=== Task instructions ===
1. Answer these questions using the travel blog post about Thailand and Cambodia:
(a) What subject did Mr Peter Collins SJ teach the writer in high school?
(b) What humidity level does the writer give for Phnom Penh?
(c) Which town did the family head to after crossing the Thai-Cambodia border?
2. Carry on the travel blog post about Thailand and Cambodia, picking up after its last sentence.

=== Extracted text ===
::::::

Just a warning for little kiddies that I may get a little angry and serious in this one. No rude words I promise but you won’t find this topic coming up as an “Inquiry” subject.
Being more deeply aware of my surroundings has always been an interest of mine. It was probably nurtured by my dad’s passion for knowledge and understanding. I recall being overseas as a very young child and dad excitedly explaining the history of the place we were standing in. He would bring it alive and try to make you feel the intensity and richness of events that had happened on the actual cobblestones right under your feet.
That love of understanding the story of a place was crystallised in high school by my most influential teacher – Mr Peter Collins SJ. He stepped into the classroom and suddenly modern history was this complex, intricate, engrossing fascination. A story that you couldn’t have made up if you tried. He made me question. He made me never settle for one side of the story and he fed this hunger to truly understand the story of a place. What it felt like, smelt like or WAS like to be standing in a WW1 trench about to go over the top.
I am happy to say he is still around in my life – a friend now not a teacher. I had the lovely turn of fortune that he actually took up a profession very similar to mine. So much so that when he left the Jesuit priesthood and got married (and became Pete not Mr Collins SJ) we actually worked side by side with some clients. But regardless of the years he is still able to exert that teacher like power over me. He emailed a few days ago saying he loved the blog but couldn’t tell where in the world I was…so Pete, amidst my ponderings about history I will give you a little more detail. It may just push me up to a B+ (you were a fierce marker)
I am sitting on a balcony in Phnom Penh, children in bed, Mel by my side researching accommodation (you don’t realise how much of travelling with a family is all about very unglamorous logistics). It is hot. Sweaty, 86% humidity hot. That sweaty hot that creeps into you and gets under your skin so you have to consciously remind yourself to be happy with this constant state of slight discomfort. As soon as you remember what a nice crisp Melbourne Spring morning feels like you fear you will tip over the edge and scream with desperation to just NOT feel damp for a few minutes.
We have been here a few days now. The last few weeks have seen us yo-yo around central Thailand for two weeks. Out to Kanchanaburi to see the relics of the Thai-Burma Death railway, then elephant hunting (camera, not gun) out North East then back out to Kanchanaburi to see elephants in a sanctuary not a tourist park. (Whatever you do if you visit Thailand do some research on the difference. You will never look at a tourist park offering “elephant rides” the same again).
We left Bangkok and journeyed into Cambodia. I had not really thought about spending time here or anything much about it at all but we have lingered a little longer than anticipated due to how much there is to see. We crossed the Thai-Cambodia border and headed to Siem Reap – the launch off point for the temples of Angkor Wat.
The border was an experience in itself. You read a million travellers blogs about “Scambodia” and there is a reason. The border is this seething, chaotic, messy affair. You are peddled for overpriced fake tourist visa services while still on the bus then you are spewed out into this dusty madness of no man’s land. People coming and going at will. No “border gate” to speak of just pokey government offices with run down visa booths and bored looking immigration officials who sit there all day sweating, stamping, sweating, stamping. The administration version of hell with a social status much lower than their impressive uniforms suggest.

::::::

=== Supplied material ===
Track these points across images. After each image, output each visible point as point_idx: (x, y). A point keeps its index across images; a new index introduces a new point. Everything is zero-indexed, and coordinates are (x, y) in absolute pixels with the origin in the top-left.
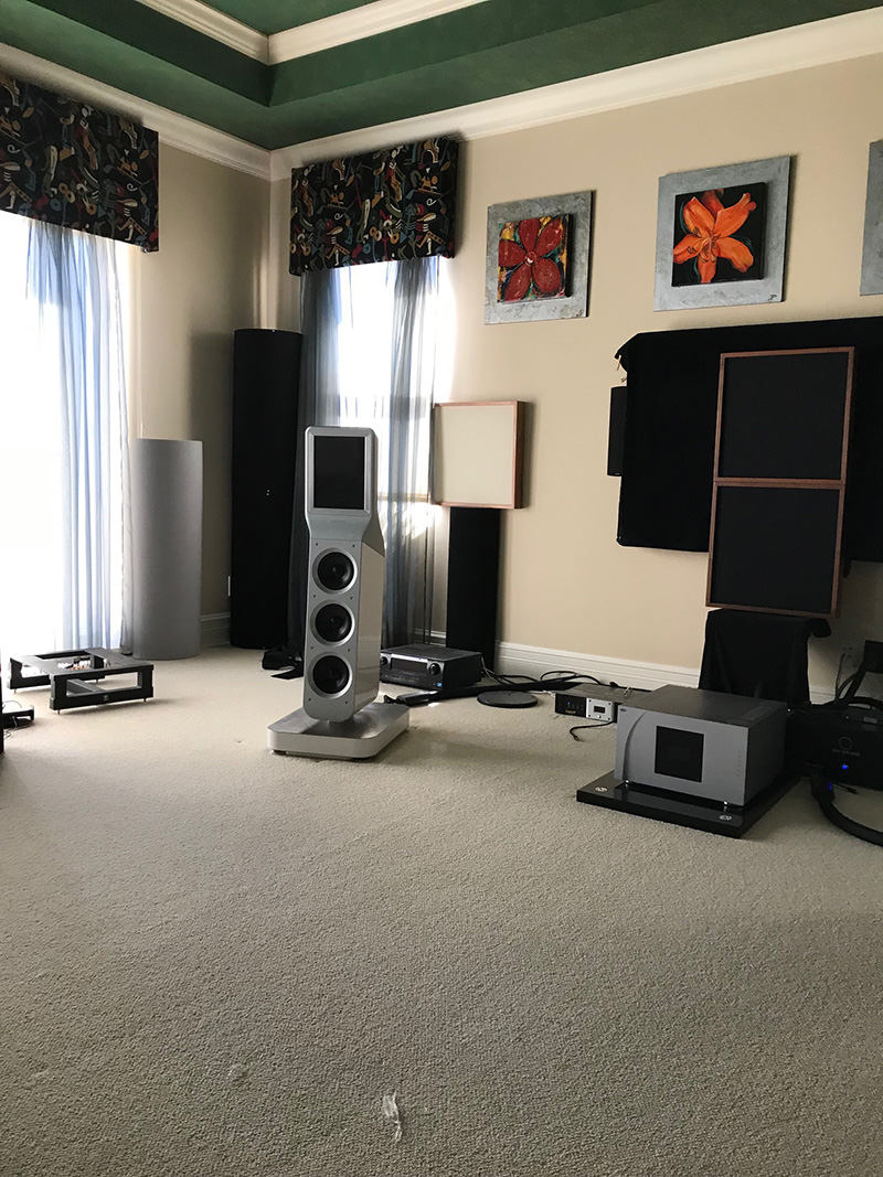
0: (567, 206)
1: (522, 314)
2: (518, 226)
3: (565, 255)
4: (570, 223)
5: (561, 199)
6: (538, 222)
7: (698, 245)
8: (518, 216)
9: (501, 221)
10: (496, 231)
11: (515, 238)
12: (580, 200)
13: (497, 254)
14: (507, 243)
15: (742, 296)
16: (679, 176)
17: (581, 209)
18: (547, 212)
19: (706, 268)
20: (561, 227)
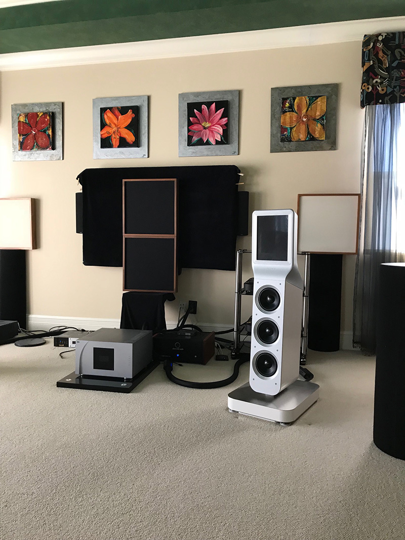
0: (51, 108)
1: (31, 157)
2: (27, 115)
3: (51, 131)
4: (53, 116)
5: (48, 104)
6: (36, 115)
7: (111, 130)
8: (27, 111)
9: (18, 112)
10: (16, 117)
11: (26, 121)
12: (56, 106)
13: (17, 128)
14: (22, 123)
15: (131, 154)
16: (102, 99)
17: (58, 110)
18: (41, 110)
19: (115, 141)
20: (48, 117)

::::::

=== Results of the exercise ===
1.
(a) Modern history.
(b) 86%.
(c) Siem Reap.

2.
Then we made an uneventful final stage into Siem Reap which at first glance is a twilight zone of a tourist town that was actually conceived and built all at once – Canberra like – to serve Angkor Wat. Once I dropped my “Scambodia” guard I saw the Cambodians as one of the most lovely, open, warm and accepting peoples I have ever come across. That was tainted a little when I had one of the girls Samsung Galaxy tablets snatched out of my hands by a speeding motorbike rider on a street corner in Phnom Penh – but I am trying desperately to hold onto those lovely faces from Siem Reap. I think I stood there in complete disbelief for a little too long before I gave futile chase to the red shirted thief as he ran a red light and sped off into the hustle of the seedy city streets.
I will talk of Angkor Wat later as this was post meant to be about history. Because it seems that histoy chases us in this place – or more precisely I seem to be chasing it. And it seems to be the deeply sad, inhumane history I chase. I seem to seek it out so that I can try to understand what it was like to live in that time. I suppose there is some misguided notion that if I can show the girls how troubled so much of the history was here then they will appreciate their lot in life and the world a little more. But it is not uncommon for one of the girls to politely wait for me to finish some impassioned rant about the suffering these people went through before asking the simple question:
“Dad…do you reckon we could watch cartoons tonight?”
Yes. You need a Buddha like perspective to not get frustrated that in the mind of a child the suffering of 3 million Camodians can get trumped by a desire to watch Tom & Jerry. But that is not their weakness it is probably something they do not need to comprehend until later.
But as someone who loves the story of a place and even more so as a father I can find some of these historical experiences almost too much to bear. Sometimes I would like to watch Tom & Jerry as opposed to walk the Killing Fields.
We started the historical journey by visitng Changi Prision in Singapore. A place my Grandfather would have passed through as a POW in WW2. I remember him trying to tell me stories of it when I was young. He would sit me down and describe his experience. I feel sad and numb and regretful recalling that I too squirmed and itched to get away – all the while sitting respectfully and listening to his stories only half understanding what he was saying. If only I could ask him questions now.
Then we journeyed to Hell Fire Pass outside Kanchanaburi. The notorious section of the Thai-Burma railway that caused so much pain, suffering and death. You walk it these days, often amongst crowds of people. Japanese tourists (what do they think when they go there?), school groups and smiling Thais and other local nationals who actually lost more of their fellow countrymen than all the Allied forces put together. It’s funny how Australia can exaggerate its ownership over some of these places in this sometimes skewed ANZAC fervour that seems to exist. The flag draped Ozzie tourists who don’t stop to realise that almost 70 times the number of local labourers died on the Thai-Burma railway than Australians.
Numbers. You get numb to numbers. 2800 Australians, 200,000 romshu, Dutch, America, English. The numbers pile up in your mind and you become numb until you visit the Kanchanaburi war graveyard and read the personal inscriptions.
“My husband..one day I wil understand this..”
“My son lies here in a foreign land – please lay a flower for him”
On and on they go until you can feel the pain of the mother of the only son as she rips open the official war letter informing her regretfully that her son has given the ultimate sacrifice.
I look across the cemetery at my daughters playing and jumping over the endless rows of graves and I cant help myself from crying. They wonder why I hug them so tight that evening and kiss them on the foreheads with fierceness. It is almost like I am making up for those fathers who never got the chance again.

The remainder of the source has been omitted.